• [WORK ORDER]: An exact copy of the entries is required, excluding any pictures.

-- Opening Marker --

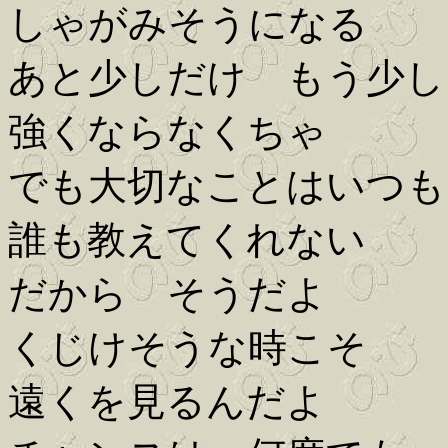
しゃがみそうになる
あと少しだけ もう少し
強くならなくちゃ
でも大切なことはいつも
誰も教えてくれない
だから そうだよ
くじけそうな時こそ
遠くを見るんだよ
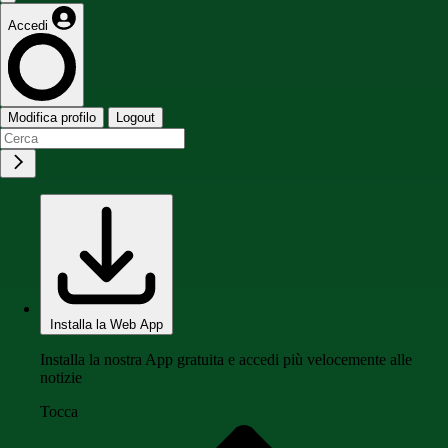
Accedi
Modifica profilo
Logout
Installa la Web App
Installa la nostra App gratuita e accedi più velocemente alle
notizie
Tocca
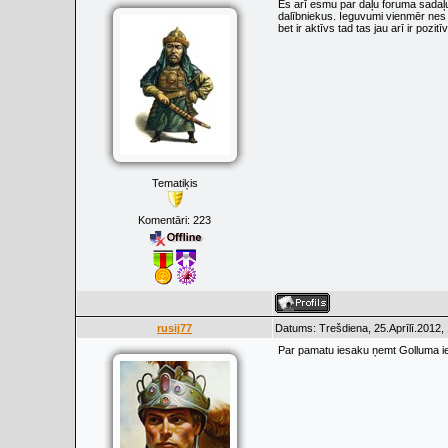
Es arī esmu par daļu foruma sadaļu s
dalībniekus. Ieguvumi vienmēr nes s
bet ir aktīvs tad tas jau arī ir po
Tematiķis
Komentāri:
223
rusij77
Datums: Trešdiena, 25.Aprīlī.2012,
Par pamatu iesaku ņemt Golluma i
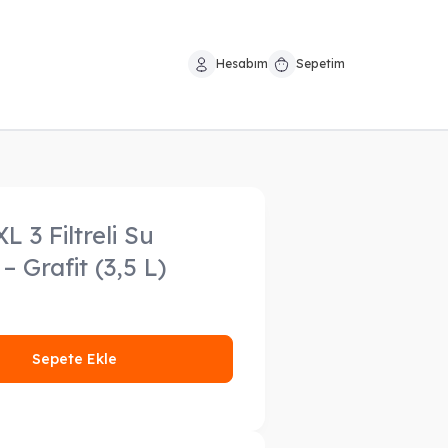
Hesabım
Sepetim
 3 Filtreli Su
– Grafit (3,5 L)
Sepete Ekle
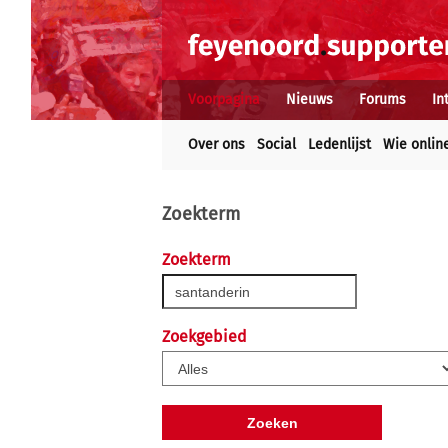
Voorpagina
Nieuws
Forums
In
Over ons
Social
Ledenlijst
Wie onlin
Zoekterm
Zoekterm
Zoekgebied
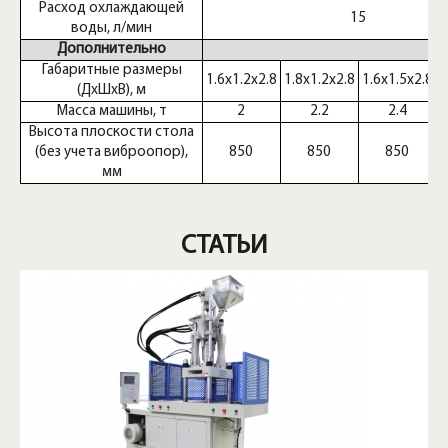
Расход охлаждающей
15
воды, л/мин
Дополнительно
Габаритные размеры
1.6х1.2х2.8
1.8х1.2х2.8
1.6х1.5х2.8
1
(ДxШxВ), м
Масса машины, т
2
2.2
2.4
Высота плоскости стола
(без учета виброопор),
850
850
850
мм
СТАТЬИ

-- Closing Marker --

• [REPLY TO THE TASK]:
しゃがみそうになる
あと少しだけ もう少し
強くならなくちゃ
でも大切なことはいつも
誰も教えてくれない
だから そうだよ
くじけそうな時こそ
遠くを見るんだよ
Accedi
Modifica profilo
Logout
Installa la Web App
Installa la nostra App gratuita e accedi più velocemente alle
notizie
Tocca
Es arī esmu par daļu foruma sadaļu s
dalībniekus. Ieguvumi vienmēr nes s
bet ir aktīvs tad tas jau arī ir po
Tematiķis
Komentāri:
223
rusij77
Datums: Trešdiena, 25.Aprīlī.2012,
Par pamatu iesaku ņemt Golluma i
Hesabım
Sepetim
 3 Filtreli Su
– Grafit (3,5 L)
Sepete Ekle
Voorpagina
Nieuws
Forums
In
Over ons
Social
Ledenlijst
Wie onlin
Zoekterm
Zoekterm
Zoekgebied
Расход охлаждающей
15
воды, л/мин
Дополнительно
Габаритные размеры
1.6х1.2х2.8
1.8х1.2х2.8
1.6х1.5х2.8
1
(ДxШxВ), м
Масса машины, т
2
2.2
2.4
Высота плоскости стола
(без учета виброопор),
850
850
850
мм
СТАТЬИ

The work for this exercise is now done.